Task goal | Reproduce the lines below word for word, leaving out the pictures.

Input data |

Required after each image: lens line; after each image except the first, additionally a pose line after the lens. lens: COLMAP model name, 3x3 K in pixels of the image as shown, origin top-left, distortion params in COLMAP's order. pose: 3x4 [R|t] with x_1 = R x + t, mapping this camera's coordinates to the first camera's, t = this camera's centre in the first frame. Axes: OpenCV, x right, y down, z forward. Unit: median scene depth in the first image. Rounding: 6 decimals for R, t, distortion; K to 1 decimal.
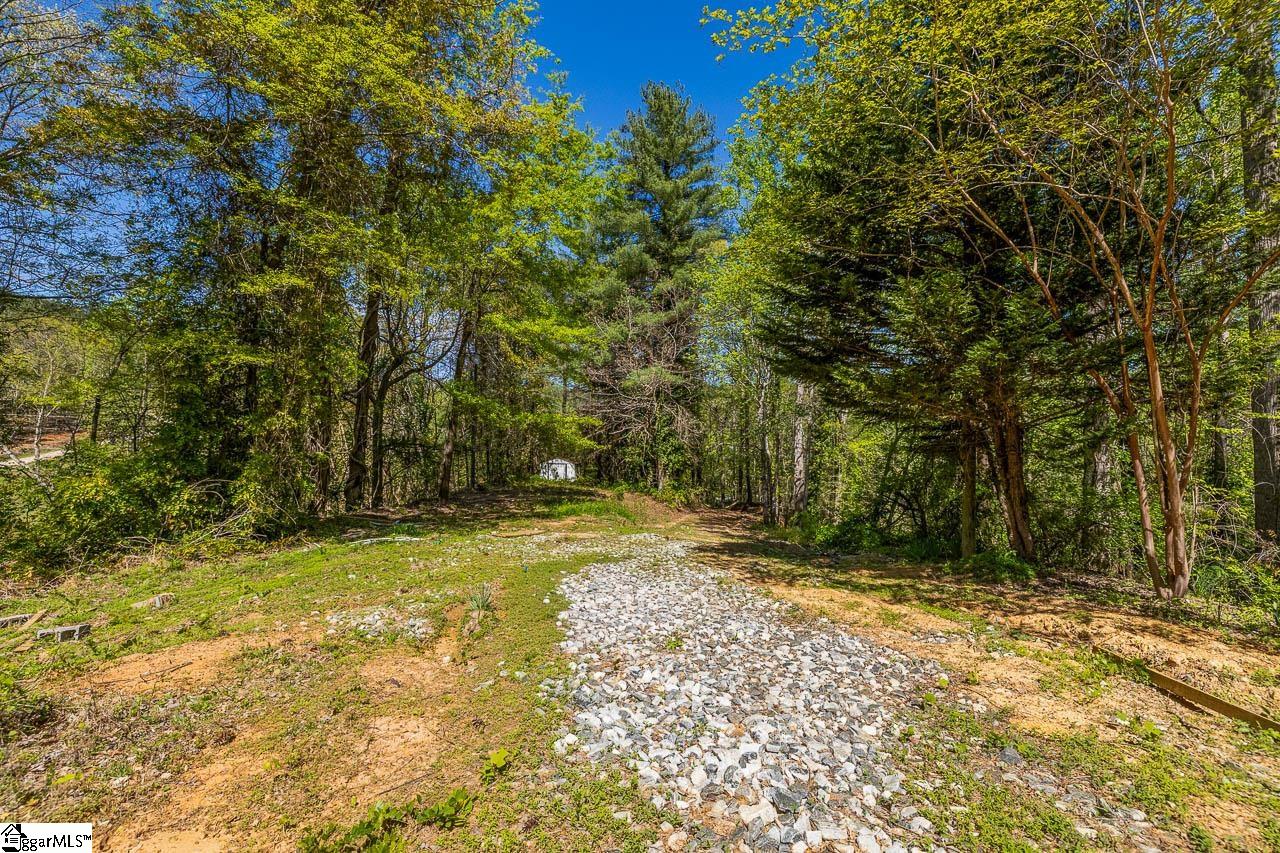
lens RADIAL K [[567.2, 0, 640.0], [0, 567.2, 426.5], [0, 0, 1]] dist [-0.000970, -0.000108]
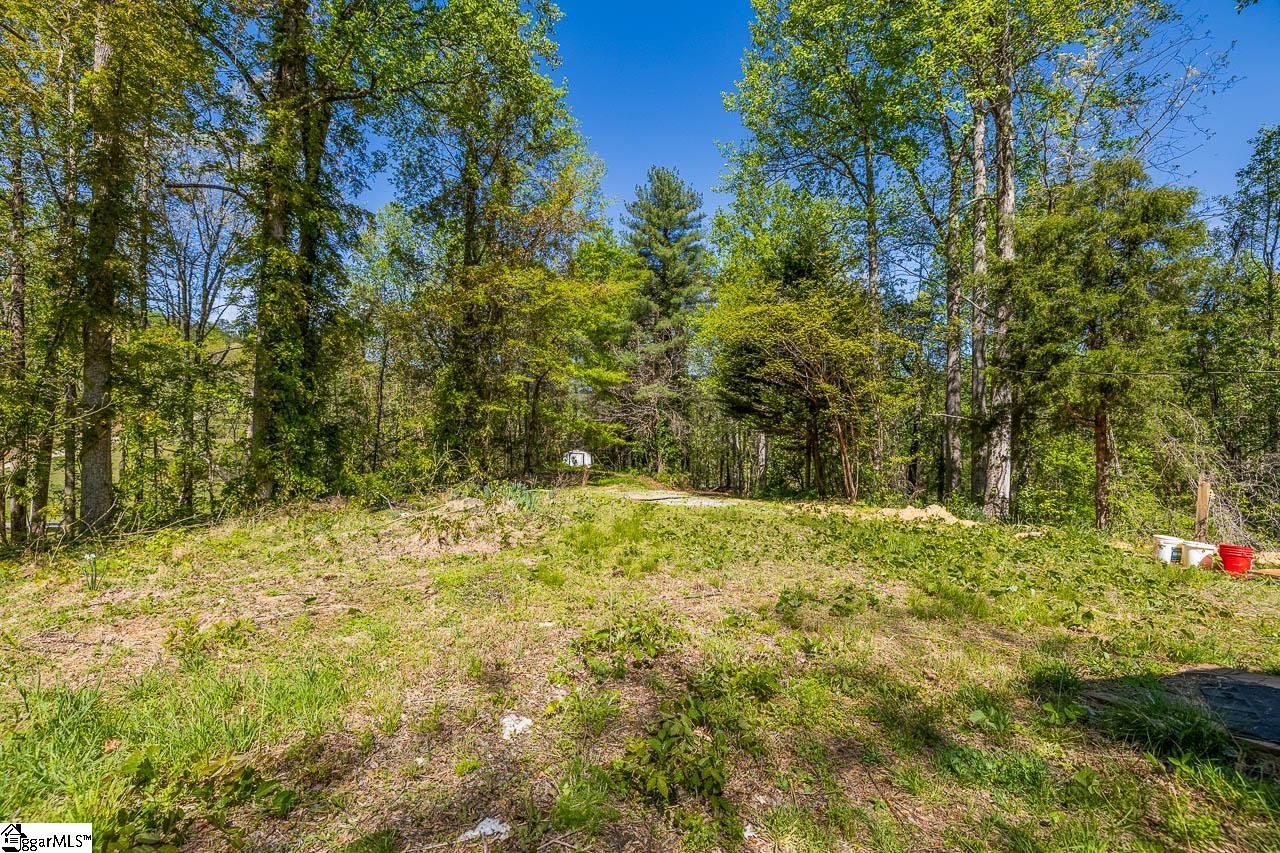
lens RADIAL K [[567.2, 0, 640.0], [0, 567.2, 426.5], [0, 0, 1]] dist [-0.000970, -0.000108]
pose [[0.999673, 0.008636, 0.024077, -0.044471], [-0.009088, 0.999783, 0.018729, -0.025449], [-0.023910, -0.018941, 0.999535, -0.357517]]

Answer box |
Required after each image: lens line; after each image except the first, additionally a pose line after the lens. lens: COLMAP model name, 3x3 K in pixels of the image as shown, origin top-left, distortion params in COLMAP's order. pose: 3x4 [R|t] with x_1 = R x + t, mapping this camera's coordinates to the first camera's, t = this camera's centre in the first frame. Axes: OpenCV, x right, y down, z forward. Unit: median scene depth in the first image. Rounding: 6 decimals for R, t, distortion; K to 1 decimal.
lens RADIAL K [[567.2, 0, 640.0], [0, 567.2, 426.5], [0, 0, 1]] dist [-0.000970, -0.000108]
lens RADIAL K [[567.2, 0, 640.0], [0, 567.2, 426.5], [0, 0, 1]] dist [-0.000970, -0.000108]
pose [[0.999673, 0.008636, 0.024077, -0.044471], [-0.009088, 0.999783, 0.018729, -0.025449], [-0.023910, -0.018941, 0.999535, -0.357517]]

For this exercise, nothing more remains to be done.